Burnout is often pinned on work stress or carrying too much for one person. However, any person who deals with prolonged pressure in any aspect of life can become overwhelmed and burned out. Certain personality traits can even contribute to burnout. For example, an individual with a generally pessimistic view or tendency to be a perfectionist may face a higher risk of burnout. Further, both work-related and lifestyle habits can contribute.
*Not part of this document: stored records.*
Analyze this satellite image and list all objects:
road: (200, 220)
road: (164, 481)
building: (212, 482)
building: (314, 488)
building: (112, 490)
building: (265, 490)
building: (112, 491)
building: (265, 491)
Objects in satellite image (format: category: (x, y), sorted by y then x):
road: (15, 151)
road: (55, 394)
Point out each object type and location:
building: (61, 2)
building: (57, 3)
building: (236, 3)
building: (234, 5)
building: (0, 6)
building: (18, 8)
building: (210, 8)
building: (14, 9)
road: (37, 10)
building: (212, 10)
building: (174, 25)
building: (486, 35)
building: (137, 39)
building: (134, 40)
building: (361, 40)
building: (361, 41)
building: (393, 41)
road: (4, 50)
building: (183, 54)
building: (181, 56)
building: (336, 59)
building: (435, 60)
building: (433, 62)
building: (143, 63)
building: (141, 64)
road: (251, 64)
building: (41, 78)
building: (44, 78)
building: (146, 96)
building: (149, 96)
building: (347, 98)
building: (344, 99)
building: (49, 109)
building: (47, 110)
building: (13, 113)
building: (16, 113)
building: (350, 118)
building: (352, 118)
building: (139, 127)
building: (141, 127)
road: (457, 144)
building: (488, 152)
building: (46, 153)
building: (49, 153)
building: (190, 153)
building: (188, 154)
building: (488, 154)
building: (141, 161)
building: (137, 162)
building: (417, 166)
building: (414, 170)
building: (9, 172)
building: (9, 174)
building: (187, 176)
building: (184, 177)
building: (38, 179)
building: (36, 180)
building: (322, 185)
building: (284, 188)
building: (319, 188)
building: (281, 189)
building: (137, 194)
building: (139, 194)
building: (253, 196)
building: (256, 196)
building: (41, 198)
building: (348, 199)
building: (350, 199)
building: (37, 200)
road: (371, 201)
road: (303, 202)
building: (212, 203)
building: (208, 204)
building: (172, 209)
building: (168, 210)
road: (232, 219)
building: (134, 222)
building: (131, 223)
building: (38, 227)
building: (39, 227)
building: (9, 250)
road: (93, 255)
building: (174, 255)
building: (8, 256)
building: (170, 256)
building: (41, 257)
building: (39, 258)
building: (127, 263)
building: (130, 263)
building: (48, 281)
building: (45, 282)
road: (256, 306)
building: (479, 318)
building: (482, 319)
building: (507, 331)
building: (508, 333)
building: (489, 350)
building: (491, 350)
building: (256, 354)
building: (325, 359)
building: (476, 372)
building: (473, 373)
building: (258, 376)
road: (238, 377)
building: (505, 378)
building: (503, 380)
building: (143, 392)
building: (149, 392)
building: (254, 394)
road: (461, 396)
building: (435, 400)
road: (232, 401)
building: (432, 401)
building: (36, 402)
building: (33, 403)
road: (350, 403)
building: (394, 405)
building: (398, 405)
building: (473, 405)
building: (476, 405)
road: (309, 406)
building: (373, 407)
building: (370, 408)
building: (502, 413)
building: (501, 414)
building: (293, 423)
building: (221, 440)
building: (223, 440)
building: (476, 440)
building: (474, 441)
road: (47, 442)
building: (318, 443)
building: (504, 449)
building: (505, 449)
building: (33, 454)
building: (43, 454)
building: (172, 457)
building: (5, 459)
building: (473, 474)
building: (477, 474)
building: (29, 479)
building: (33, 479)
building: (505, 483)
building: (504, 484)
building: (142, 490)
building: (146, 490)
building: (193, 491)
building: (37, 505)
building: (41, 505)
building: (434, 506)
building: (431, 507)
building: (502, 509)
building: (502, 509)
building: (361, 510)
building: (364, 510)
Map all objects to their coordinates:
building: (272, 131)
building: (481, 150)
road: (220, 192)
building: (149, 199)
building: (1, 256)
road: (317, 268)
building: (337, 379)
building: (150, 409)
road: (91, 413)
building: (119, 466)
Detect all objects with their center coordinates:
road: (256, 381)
Work-Associated Burnout Causes
- Overly demanding expectations
- Working in an especially high-pressure environment
- Everyday work that feels unchallenging or monotonous
- Not being recognized or incentivized for good work
- Little control over your work or work-life balance
Lifestyle-Related Burnout Causes
- Lack of social support systems
- Not taking enough time for yourself to relax or enjoy downtime
- Not following a healthy sleep regimen
- Working too many hours or not having enough help at home
How to Overcome Burnout and Rediscover Your Balance
If you recognize signs of burnout, take a pause, evaluate your situation and factors that could be at play, and take action. Here are a few ways to regain some balance and help you overcome burnout:
- Evaluate Your Boundaries
Learn how to turn down extra hours at work, say no when friends or loved ones ask for your time and set boundaries. Sometimes, burnout comes from being far too overextended for one person.
- Tweak Your Social Support System
Bridge connections with other people, including coworkers, family members, friends or even support groups. Open up to people about how you’re feeling and how you may need support. Don’t hesitate to reach out to a professional at a mental health facility to discuss one-on-one counseling or group therapy if your personal support network is lacking.
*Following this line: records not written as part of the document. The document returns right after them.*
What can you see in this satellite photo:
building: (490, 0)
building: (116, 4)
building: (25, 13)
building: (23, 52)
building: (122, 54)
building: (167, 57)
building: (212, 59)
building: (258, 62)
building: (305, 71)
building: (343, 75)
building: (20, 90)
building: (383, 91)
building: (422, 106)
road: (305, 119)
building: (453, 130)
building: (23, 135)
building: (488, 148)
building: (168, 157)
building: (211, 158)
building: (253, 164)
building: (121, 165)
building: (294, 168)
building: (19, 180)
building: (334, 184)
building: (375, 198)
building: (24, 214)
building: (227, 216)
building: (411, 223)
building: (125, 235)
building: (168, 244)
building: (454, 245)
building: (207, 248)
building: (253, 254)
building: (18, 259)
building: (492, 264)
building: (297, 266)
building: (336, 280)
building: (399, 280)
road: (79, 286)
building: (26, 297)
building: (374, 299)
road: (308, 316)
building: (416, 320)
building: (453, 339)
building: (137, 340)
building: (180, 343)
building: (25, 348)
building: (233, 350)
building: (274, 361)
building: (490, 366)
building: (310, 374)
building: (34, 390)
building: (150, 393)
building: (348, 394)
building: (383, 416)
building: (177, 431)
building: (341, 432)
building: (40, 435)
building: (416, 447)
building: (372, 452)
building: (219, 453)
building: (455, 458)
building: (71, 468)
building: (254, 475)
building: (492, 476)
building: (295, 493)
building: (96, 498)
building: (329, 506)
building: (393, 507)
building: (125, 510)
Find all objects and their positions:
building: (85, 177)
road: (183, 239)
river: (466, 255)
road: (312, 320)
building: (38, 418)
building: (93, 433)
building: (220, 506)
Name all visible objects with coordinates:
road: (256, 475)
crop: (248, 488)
- Be Mindful and Aware of Thought Processes
Sometimes, changes like switching jobs or getting rid of some responsibilities at home are not so straightforward or even possible. In these situations, practicing a more positive, more mindful approach to thought processes may help. For example, if you hate the responsibilities of your job, look for something that you can enjoy at work, such as spending time with coworkers.
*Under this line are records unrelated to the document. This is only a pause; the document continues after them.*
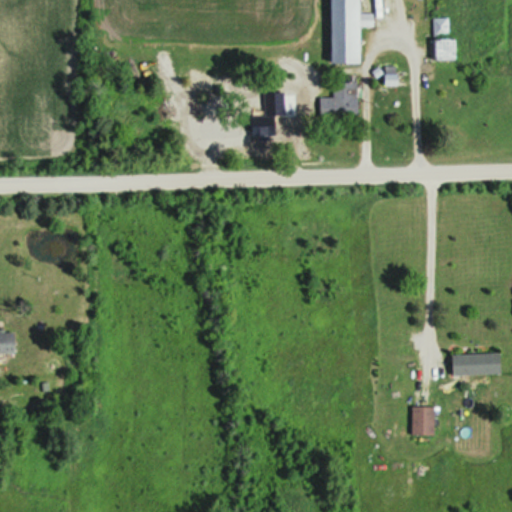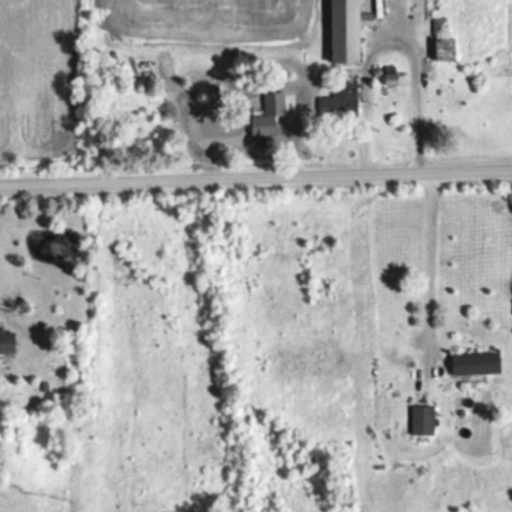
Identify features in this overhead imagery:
building: (442, 28)
building: (350, 31)
road: (382, 34)
building: (446, 50)
building: (343, 102)
building: (452, 106)
building: (268, 127)
road: (256, 180)
road: (421, 267)
building: (9, 344)
building: (478, 365)
building: (424, 422)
- Take Care of Your Physical Health
Adjust your diet. Brush up on your sleep hygiene to make sure you’re getting enough rest. Also, make sure you have some time to yourself for exercise. These changes can positively influence energy levels and mood, which can make a huge difference in your everyday life.
- Spend Time Doing Something You Like
If you feel like work is dragging you down, it’s fine to be a little selfish and find time to do something you actually like. If you have a hobby you enjoy, set aside time to enjoy that hobby when you can.
Overcoming Burnout Means Taking Care of Your Mental Well-Being
Burnout may seem harmless, but it can also be a catalyst that puts your mental health at risk. If you are noticing a few red flags, it may be time to step back, evaluate and do what is necessary to address your emotional well-being. This may mean taking some time off, making lifestyle adjustments or even asking for help.